_Tasks to carry out_
a) From the passage on the Massachusetts ballot question, list every city whose city council endorsed a "Yes" vote.
b) In the passage on the Massachusetts ballot question, change "filed" to "submitted" and give back the portion starting at "Freedom for All" and ending at "raised in 2018.".

Freedom for All Massachusetts' campaign finance report filed September 7, 2018, indicated that the group raised $2.7 million since the campaign began in 2017. Of this, $1.8 million was raised in 2018.

"Yes" was endorsed by the city councils of Boston, Cambridge, Somerville, Melrose, Arlington, Lexington, and Northampton. It was "wholeheartedly" endorsed by The Boston Globe newspaper, and The Salem News also urged a "Yes" vote.

==Election result==
The vote on November 6, 2018, affirmed the law, 67.8 percent to 32.2 percent (1,781,041 to 846,804).

==Studies==
Amira Hasenbush, Andrew R. Flores, and Jody L. Herman of the Williams Institute at the UCLA School of Law determined that the anti-discrimination laws in several cities did not affect the local rate of crimes reported in restrooms. They examined Massachusetts cities before and after they passed such laws (which the cities had done to protect transgender people before the 2016 anti-discrimination law was applied statewide) as well as Massachusetts cities that never passed any such law. The study was published in Sexuality Research and Social Policy in July 2018.

A 2013 study of transgender and gender-nonconforming adult residents of Massachusetts found that 65% of respondents had experienced discrimination in public accommodations (in some cases, regarding bathrooms) within the previous year.

_Records shown_
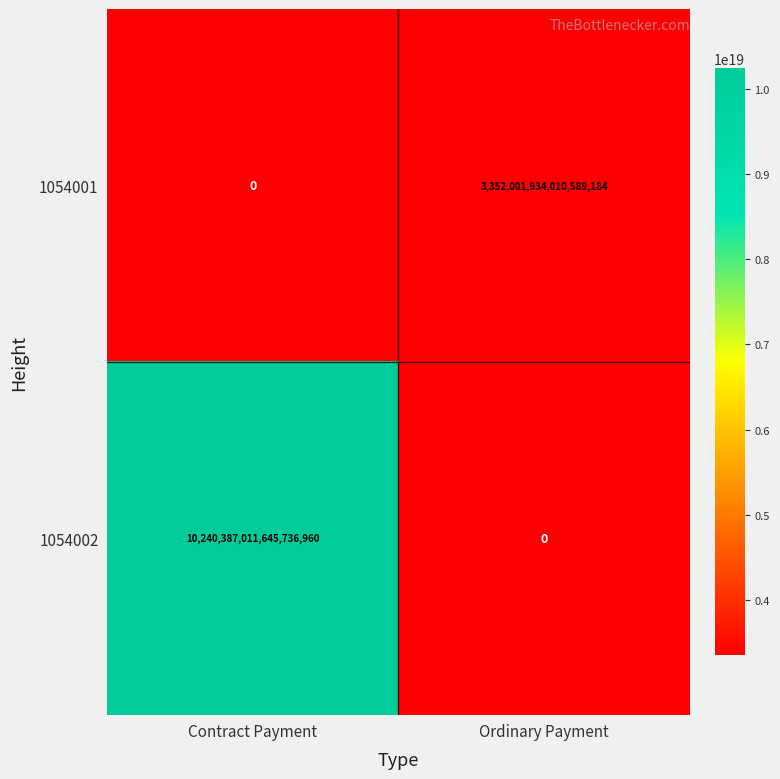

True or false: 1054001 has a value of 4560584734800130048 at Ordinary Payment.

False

--

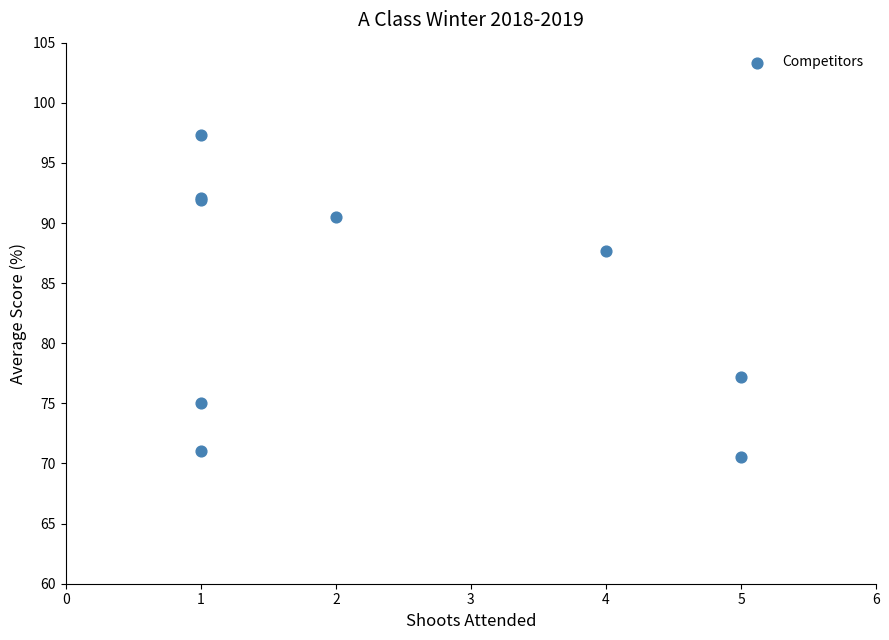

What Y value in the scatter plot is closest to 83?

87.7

_Your responses_
a) Boston, Cambridge, Somerville, Melrose, Arlington, Lexington, Northampton

b)
Freedom for All Massachusetts' campaign finance report submitted September 7, 2018, indicated that the group raised $2.7 million since the campaign began in 2017. Of this, $1.8 million was raised in 2018.